*Activity*
Copy out each line of the data that includes the string "pyautogui".

*Exercise data*
• • •

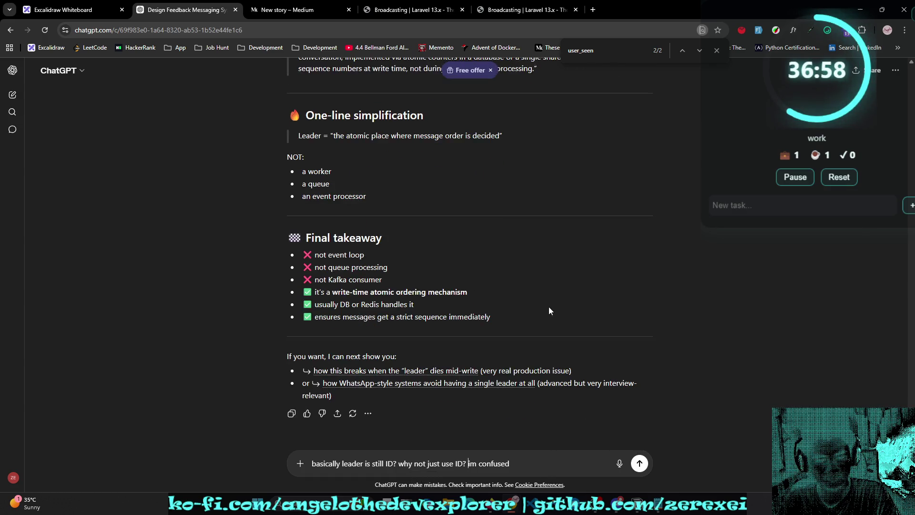
pyautogui.click(642, 462)
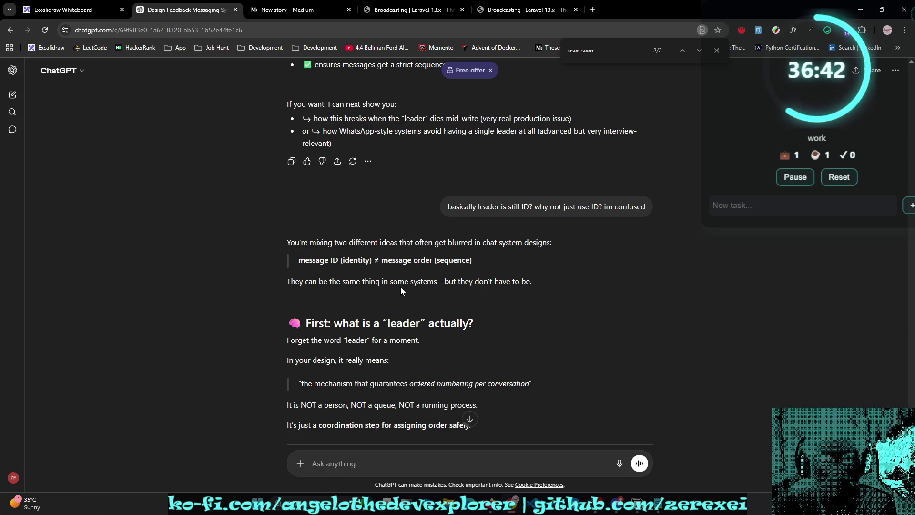
# Step: Read the UUID, auto-increment and Snowflake comparison, highlighting the phrase on ID ordering guarantees
pyautogui.scroll(-2, 459, 296)
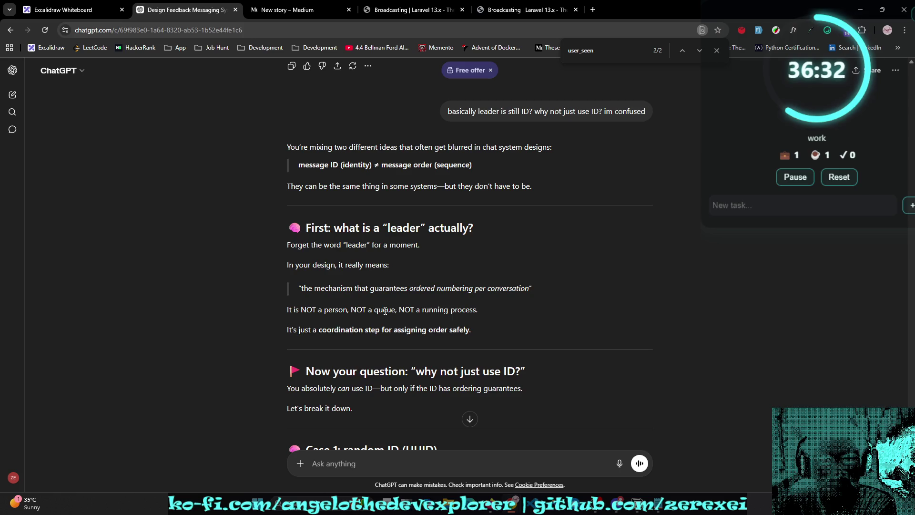
pyautogui.scroll(-1, 342, 322)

• • •

*Task response*
pyautogui.click(642, 462)
pyautogui.scroll(-2, 459, 296)
pyautogui.scroll(-1, 342, 322)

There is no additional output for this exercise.